Work instruction 1
Output the passage of the ulcerative colitis article between "Around 146,000 people" and "Evaluation Centre Director.", inclusive.
Work instruction 2
According to the ulcerative colitis article, to whom did the previous guidance restrict the use of the newer biologic therapies?

Study text
↓

The National Institute for Health and Care Excellence has expanded the treatment options available to patients with ulcerative colitis on the National Health Service.
Merck Sharpe & Dohme’s Remicade (infliximab) and Simponi (golimumab) and AbbVie’s Humira (adalimumab) will be routinely funded on the NHS to treat the chronic bowel condition in patients with moderate to severe disease, significantly expanding access to these biologics.
Around 146,000 people in the UK live with UC, and the new recommendation means that more options are available to patients giving them a greater chance of controlling symptoms “so they can have a much better quality of life,” said Carole Longson, NICE Health Technology Evaluation Centre Director.
MSD said the guidance “marks a significant step-change in the treatment options available for patients with moderately to severely active disease, with previous guidance restricting the use of these newer biologic therapies to those hospitalised with severe UC”. Until now, patients who were considered subacute and non-hospitalised faced having their colons removed if conventional therapies failed, so access to alternative treatment options will no doubt be very welcome.
Also welcoming the guidance, Chris Probert, Professor of Gastroenterology at the University of Liverpool, chair of the IBD Section for the British Society of Gastroenterology and vice-chair of the Clinical Advisers Committee for Crohn’s and Colitis UK, said “hopefully most patients will not require such drugs, but it is a great comfort to know that we can use them when we need to”.

↑

Stored data entries:

↓

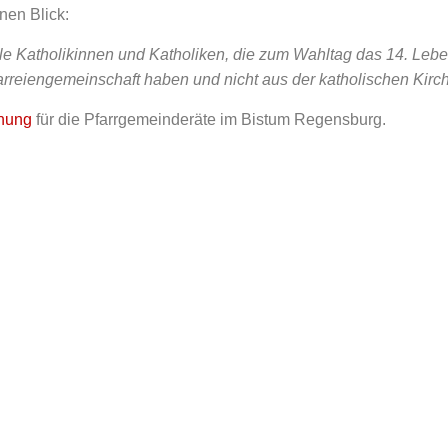
nen Blick:
le Katholikinnen und Katholiken, die zum Wahltag das 14. Leben
arreiengemeinschaft haben und nicht aus der katholischen Kirch
nung
für die Pfarrgemeinderäte im Bistum Regensburg.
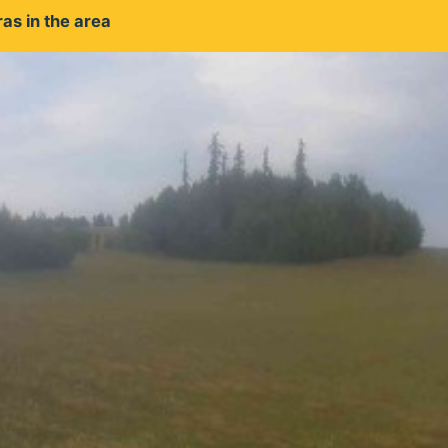
as in the area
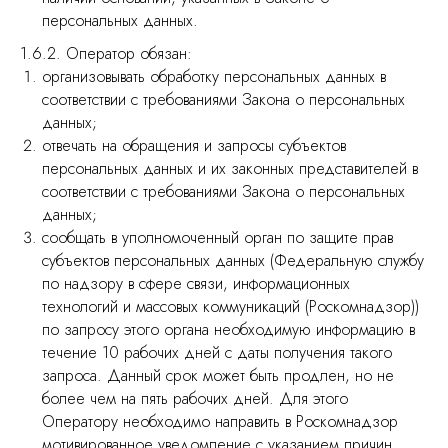
персональных данных.
1.6.2. Оператор обязан:
организовывать обработку персональных данных в
соответствии с требованиями Закона о персональных
данных;
отвечать на обращения и запросы субъектов
персональных данных и их законных представителей в
соответствии с требованиями Закона о персональных
данных;
сообщать в уполномоченный орган по защите прав
субъектов персональных данных (Федеральную службу
по надзору в сфере связи, информационных
технологий и массовых коммуникаций (Роскомнадзор))
по запросу этого органа необходимую информацию в
течение 10 рабочих дней с даты получения такого
запроса. Данный срок может быть продлен, но не
более чем на пять рабочих дней. Для этого
Оператору необходимо направить в Роскомнадзор
мотивированное уведомление с указанием причин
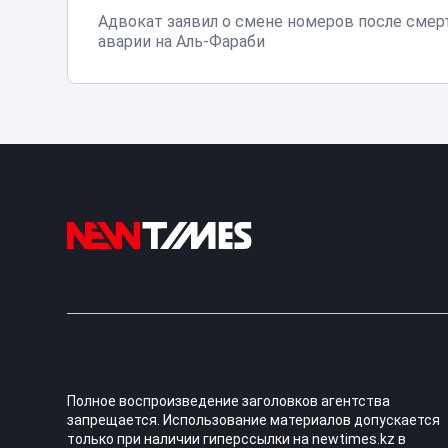
Адвокат заявил о смене номеров после смер
аварии на Аль-Фараби
Полное воспроизведение заголовков агентства
запрещается. Использование материалов допускается
только при наличии гиперссылки на newtimes.kz в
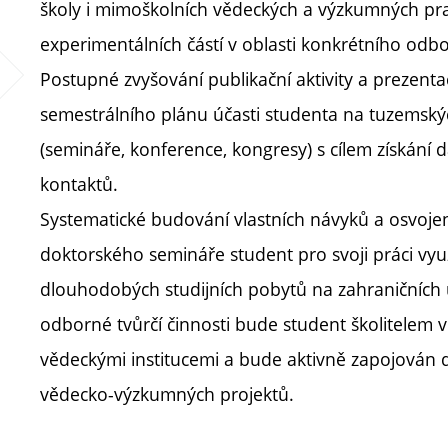
školy i mimoškolních vědeckých a výzkumných pra
experimentálních částí v oblasti konkrétního odb
Postupné zvyšování publikační aktivity a prezentac
semestrálního plánu účasti studenta na tuzemský
(semináře, konference, kongresy) s cílem získání 
kontaktů.
Systematické budování vlastních návyků a osvojen
doktorského semináře student pro svoji práci vyu
dlouhodobých studijních pobytů na zahraničních u
odborné tvůrčí činnosti bude student školitelem v
vědeckými institucemi a bude aktivně zapojován d
vědecko-výzkumných projektů.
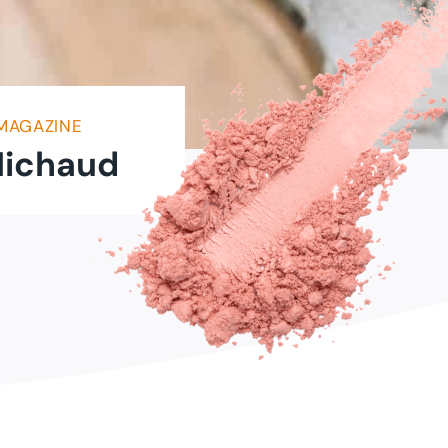
MAGAZINE
Michaud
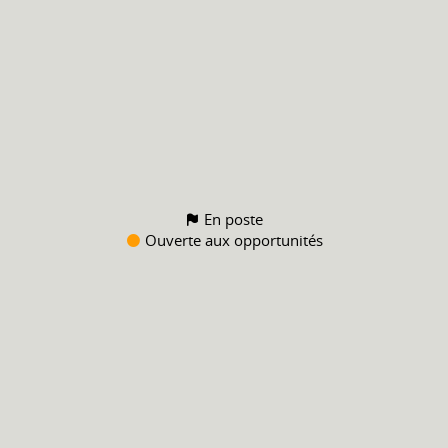
En poste
Ouverte aux opportunités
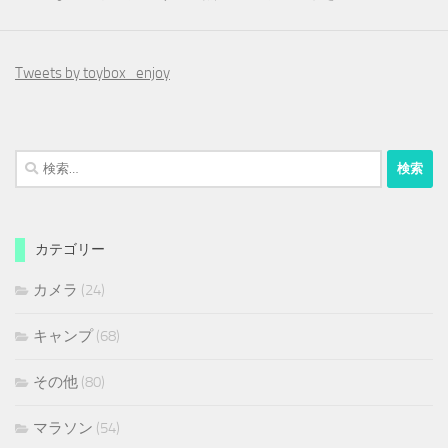
Tweets by toybox_enjoy
検
索:
カテゴリー
カメラ
(24)
キャンプ
(68)
その他
(80)
マラソン
(54)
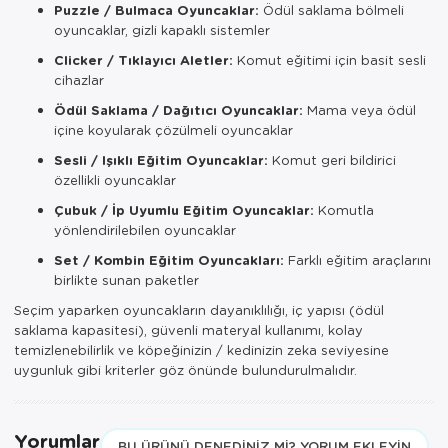
Puzzle / Bulmaca Oyuncaklar:
Ödül saklama bölmeli
oyuncaklar, gizli kapaklı sistemler
Clicker / Tıklayıcı Aletler:
Komut eğitimi için basit sesli
cihazlar
Ödül Saklama / Dağıtıcı Oyuncaklar:
Mama veya ödül
içine koyularak çözülmeli oyuncaklar
Sesli / Işıklı Eğitim Oyuncaklar:
Komut geri bildirici
özellikli oyuncaklar
Çubuk / İp Uyumlu Eğitim Oyuncaklar:
Komutla
yönlendirilebilen oyuncaklar
Set / Kombin Eğitim Oyuncakları:
Farklı eğitim araçlarını
birlikte sunan paketler
Seçim yaparken oyuncakların dayanıklılığı, iç yapısı (ödül
saklama kapasitesi), güvenli materyal kullanımı, kolay
temizlenebilirlik ve köpeğinizin / kedinizin zeka seviyesine
uygunluk gibi kriterler göz önünde bulundurulmalıdır.
Yorumlar
BU ÜRÜNÜ DENEDINIZ MI? YORUM EKLEYIN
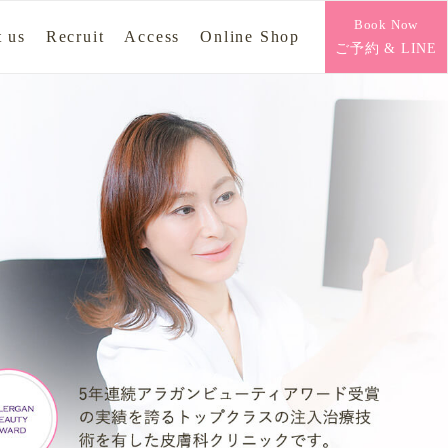
Book Now
 us
Recruit
Access
Online Shop
ご予約 & LINE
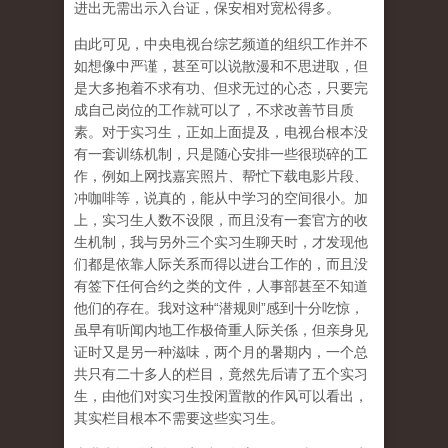
进出无需出示入台证，保安相对宽松得多。
由此可见，中央电视台综艺频道的组织工作并不
如想像中严谨，甚至可以说散漫和不思进取，但
是大多抱着不求有功、但求无过的心态，只要完
成自己岗位的工作就可以了，不求改善节目质
素。对于实习生，正如上面提及，电视台根本没
有一套训练机制，只是随心安排一些很琐碎的工
作，例如上网找嘉宾照片、帮忙下载电影片段、
冲咖啡等，说真的，能从中学习的空间很小。加
上，实习生人数不设限，而且没有一套官方的收
生机制，我与另外三个实习生聊天时，才发现他
们都是依靠人际关系而得以进台工作的，而且没
有签下任何合约之类的文件，人事部甚至不知道
他们的存在。我对这种“潜规则”感到十分吃惊，
虽早有听闻内地工作极倚重人际关係，但亲身见
证时又是另一种滋味，两个月的暑期内，一个总
共只有二十多人的栏目，竟然先后请了五个实习
生，由他们对实习生投闲置散的作风可以看出，
其实栏目根本不需要这些实习生。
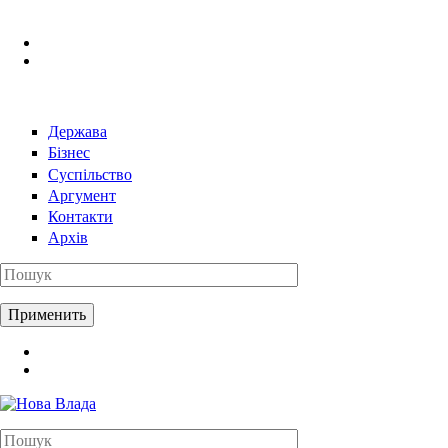
Перейти к основному содержанию
Держава
Бізнес
Суспільство
Аргумент
Контакти
Архів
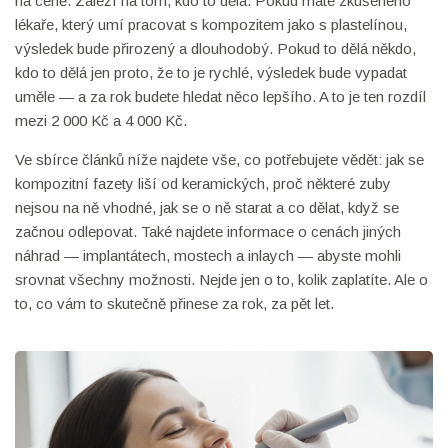
na ceně. Záleží na tom, kdo to dělá. Pokud máte zkušeného
lékaře, který umí pracovat s kompozitem jako s plastelínou,
výsledek bude přirozený a dlouhodobý. Pokud to dělá někdo,
kdo to dělá jen proto, že to je rychlé, výsledek bude vypadat
uměle — a za rok budete hledat něco lepšího. A to je ten rozdíl
mezi 2 000 Kč a 4 000 Kč.
Ve sbírce článků níže najdete vše, co potřebujete vědět: jak se
kompozitní fazety liší od keramických, proč některé zuby
nejsou na ně vhodné, jak se o ně starat a co dělat, když se
začnou odlepovat. Také najdete informace o cenách jiných
náhrad — implantátech, mostech a inlaych — abyste mohli
srovnat všechny možnosti. Nejde jen o to, kolik zaplatíte. Ale o
to, co vám to skutečně přinese za rok, za pět let.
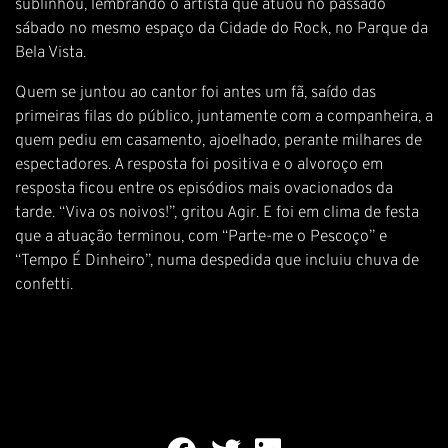
sublinhou, lembrando o artista que atuou no passado
sábado no mesmo espaço da Cidade do Rock, no Parque da
Bela Vista.
Quem se juntou ao cantor foi antes um fã, saído das
primeiras filas do público, juntamente com a companheira, a
quem pediu em casamento, ajoelhado, perante milhares de
espectadores. A resposta foi positiva e o alvoroço em
resposta ficou entre os episódios mais ovacionados da
tarde. “Viva os noivos!”, gritou Agir. E foi em clima de festa
que a atuação terminou, com “Parte-me o Pescoço” e
“Tempo É Dinheiro”, numa despedida que incluiu chuva de
confetti.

↑

Reply 1
Around 146,000 people in the UK live with UC, and the new recommendation means that more options are available to patients giving them a greater chance of controlling symptoms “so they can have a much better quality of life,” said Carole Longson, NICE Health Technology Evaluation Centre Director.

Reply 2
To patients hospitalised with severe ulcerative colitis.